Dua stasiun TV besar menunjukkan kreativitasnya. Sinetron, “Tukang Bubur Naik Haji“ (RCTI), mengandung muatan dakwah, edukasi, sekaligus hiburan yang berarti. SCTV menawarkan program “Smash Ngabuburit“, “Mutiara Hati“, “Sabarrr“, “Para Pencari Tuhan“, dan “Insya Allah Ada Jalan“ memenuhi kualifikasi tontotan sekaligus tuntunan. Di Metro TV, komedi “Humor Sahur“ (02.30 03.00), yang menghadirkan Chandra Malik, Prie GS, dan Sujiwo Tejo, layak ditonton. Dialognya mendalam, tapi segar jenaka. Refleksinya berbobot.
 
Berbeda dengan komedi pada umumnya, acara ini bisa menjadi model komedi berkelas. Tapi sayang, selipan pelecehan tak juga terhindar. Pada 24 Juli 2012, salah satu pembawa acara mengeluarkan katakata merendahkan, “Silakan orang miskin bertanya.“ Terdapat kalimat tidak pantas, “Allah menciptakan kita manusia untuk main-main, ngapain kita serius-serius.“

Rating dan momentum

Tanpa riset yang mendalam, dimengerti bila ada simpulan beberapa tayangan Ramadhan mendapat rating yang tinggi. Dengan rating tinggi, tarif iklannya juga tinggi. Itulah yang diharapkan pemilik stasiun TV.

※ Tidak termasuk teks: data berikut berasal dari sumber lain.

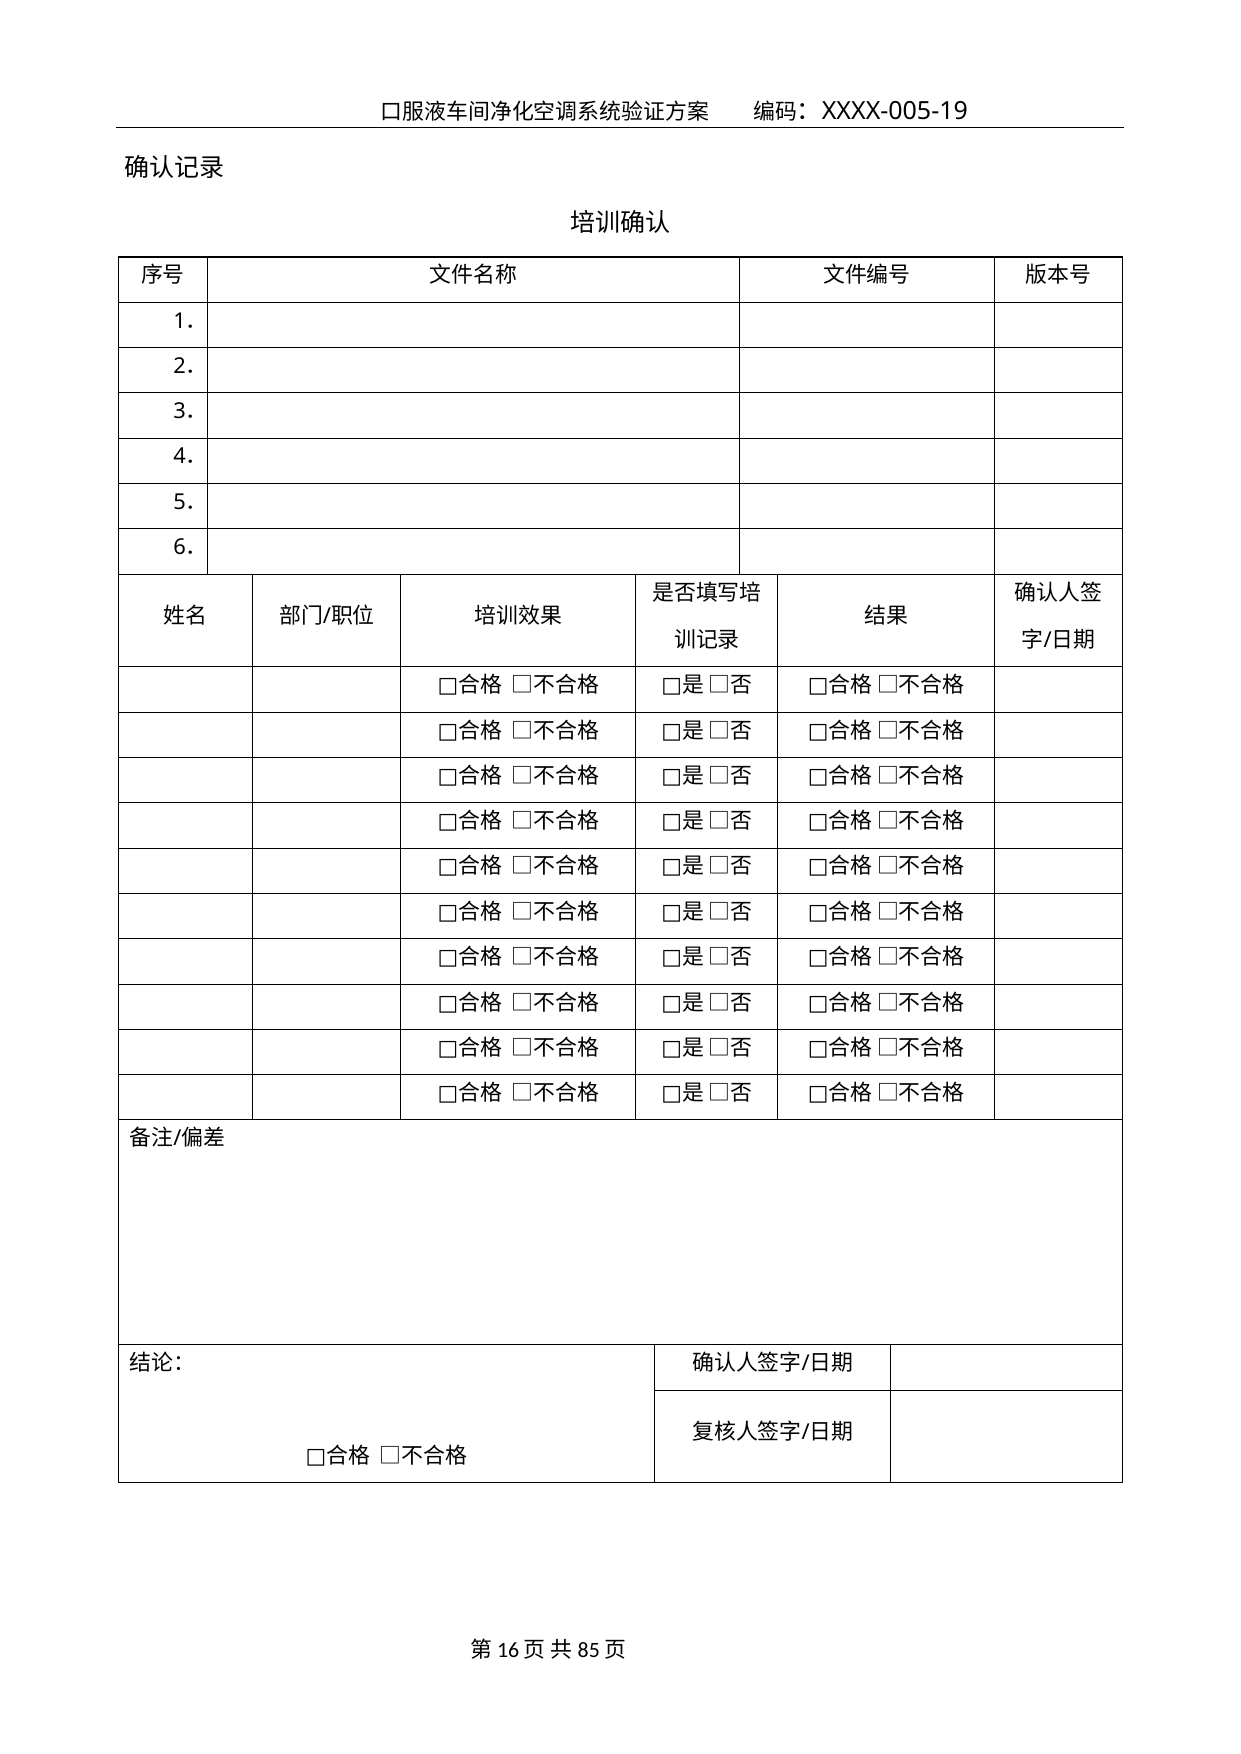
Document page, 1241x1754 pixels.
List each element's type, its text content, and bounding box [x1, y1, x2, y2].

table_cell [253, 667, 400, 712]
table_cell [995, 849, 1122, 893]
table_cell [119, 894, 252, 938]
table_cell 备注/偏差 [119, 1120, 1122, 1344]
table_cell [208, 393, 739, 437]
table_cell [253, 894, 400, 938]
table_cell [119, 803, 252, 847]
table_cell □是 □否 [636, 758, 777, 802]
table_cell 培训效果 [401, 575, 635, 666]
table_cell □合格 □不合格 [401, 1075, 635, 1119]
table_cell [253, 939, 400, 983]
table_cell □合格 □不合格 [401, 803, 635, 847]
table_cell [119, 529, 207, 573]
table_cell [995, 985, 1122, 1029]
table_cell 结论： □合格 □不合格 [119, 1345, 654, 1482]
table_cell □是 □否 [636, 1075, 777, 1119]
text 确认记录 [124, 148, 1116, 184]
table_cell 姓名 [119, 575, 252, 666]
table_cell □合格 □不合格 [778, 1075, 994, 1119]
table_cell [995, 1030, 1122, 1074]
table_cell [119, 1075, 252, 1119]
table_cell [253, 803, 400, 847]
table_cell 确认人签字/日期 [655, 1345, 890, 1390]
table_cell [995, 393, 1122, 437]
table_cell □合格 □不合格 [401, 849, 635, 893]
table_header 版本号 [995, 258, 1122, 302]
table_cell □合格 □不合格 [778, 1030, 994, 1074]
table_cell [995, 803, 1122, 847]
table_cell [119, 985, 252, 1029]
table_cell [119, 1030, 252, 1074]
table_cell [253, 1030, 400, 1074]
table_cell [995, 439, 1122, 483]
table_cell 复核人签字/日期 [655, 1391, 890, 1482]
table_cell □合格 □不合格 [401, 667, 635, 712]
table_cell □合格 □不合格 [401, 894, 635, 938]
table_cell [208, 529, 739, 573]
table_cell [995, 529, 1122, 573]
table_cell 是否填写培训记录 [636, 575, 777, 666]
table_cell □合格 □不合格 [778, 894, 994, 938]
text 培训确认 [124, 202, 1116, 238]
table_cell [253, 1075, 400, 1119]
table_cell □是 □否 [636, 713, 777, 757]
table_cell 部门/职位 [253, 575, 400, 666]
table_cell 结果 [778, 575, 994, 666]
table_cell □合格 □不合格 [401, 758, 635, 802]
table_header 序号 [119, 258, 207, 302]
table_cell [208, 439, 739, 483]
table_cell [119, 849, 252, 893]
table_cell [740, 303, 994, 347]
table_cell □是 □否 [636, 1030, 777, 1074]
table_cell 确认人签字/日期 [995, 575, 1122, 666]
table_cell [119, 303, 207, 347]
table_cell [119, 758, 252, 802]
table_cell □合格 □不合格 [778, 939, 994, 983]
table_cell □是 □否 [636, 985, 777, 1029]
table_cell □合格 □不合格 [778, 985, 994, 1029]
table_cell □合格 □不合格 [778, 667, 994, 712]
table_cell [995, 667, 1122, 712]
table_cell [119, 939, 252, 983]
table_cell □合格 □不合格 [778, 713, 994, 757]
table_cell [995, 1075, 1122, 1119]
table_cell [995, 303, 1122, 347]
table_cell [208, 303, 739, 347]
table_cell [253, 713, 400, 757]
table_cell □是 □否 [636, 803, 777, 847]
table_cell [253, 758, 400, 802]
table_cell [119, 393, 207, 437]
table_cell [995, 894, 1122, 938]
table_cell [995, 939, 1122, 983]
table_cell [995, 484, 1122, 528]
table_cell □合格 □不合格 [401, 985, 635, 1029]
table_header 文件名称 [208, 258, 739, 302]
table_cell [891, 1345, 1122, 1390]
table_cell [740, 348, 994, 392]
table_cell □是 □否 [636, 894, 777, 938]
table_cell [891, 1391, 1122, 1482]
table_cell [995, 758, 1122, 802]
table_cell [119, 484, 207, 528]
table_cell □合格 □不合格 [401, 1030, 635, 1074]
table_cell [995, 348, 1122, 392]
table_cell [740, 393, 994, 437]
table_cell [119, 348, 207, 392]
table_cell □合格 □不合格 [401, 939, 635, 983]
table_cell [740, 529, 994, 573]
table_cell □是 □否 [636, 939, 777, 983]
table_cell [995, 713, 1122, 757]
table_cell [119, 713, 252, 757]
table_cell [253, 985, 400, 1029]
table_cell □合格 □不合格 [401, 713, 635, 757]
table_cell [253, 849, 400, 893]
table_cell □合格 □不合格 [778, 758, 994, 802]
table_cell [208, 348, 739, 392]
table_cell □是 □否 [636, 849, 777, 893]
table_cell □是 □否 [636, 667, 777, 712]
table_cell □合格 □不合格 [778, 849, 994, 893]
table_cell □合格 □不合格 [778, 803, 994, 847]
table_cell [740, 484, 994, 528]
table_cell [740, 439, 994, 483]
table_cell [119, 667, 252, 712]
table_header 文件编号 [740, 258, 994, 302]
table_cell [119, 439, 207, 483]
table_cell [208, 484, 739, 528]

Rating dilakukan oleh perusahaan Amerika Serikat bernama Nielsen. Hasilnya sangat dipercaya oleh pengelola media, para produsen barang/jasa, serta biro iklan. Seolah-olah Nielsen pemegang monopoli dalam menghitung jumlah penonton sesuatu tayangan TV.
Sebetulnya, hasil survei Nielsen tidak boleh dijadikan alat generalisasi.
 
Surveinya dilakukan di 10 kota, yang menerima semua tayangan TV swasta, yang bersiaran dari Jakarta. Hasilnya, tidak boleh dan tidak dapat digeneralisasikan kepada seluruh penduduk Indonesia, dengan melibatkan penduduk di desa-desa.

Salah kaprah telah terjadi. Tayangan yang ditonton masyarakat kota seolaholah (dipaksakan) juga menjadi tontonan yang disenangi masyarakat desa. Maka, iklan-iklan tentang produk perkotaan menyerbu desa-desa. Terjadilah konsumerisme di desa-desa. Ini luar biasa karena terjadi “penjajahan“ terhadap penduduk desa oleh stasiun TV.

Menurut Menkominfo Tifatul Sembiring, pihaknya bekerja sama dengan perguruan tinggi sedang mempersiapkan semacam “tandingan“ Nielsen. Dananya sudah tersedia. Mudah-mudahan dalam waktu dekat sudah dapat dilaksanakan hingga Nielsen mempunyai mitra-tanding.

Untuk bulan-bulan Ramadhan yang akan datang, tampilkan tayangan relegi bermutu. Momentum Ramadhan sebagai bulan muhasabah (introspeksi) dapat mengundang kesadaran dunia penyiaran (terutama TV) agar turut ambil bagian dalam proses pengembangan bangsa ini, jangan sebaliknya.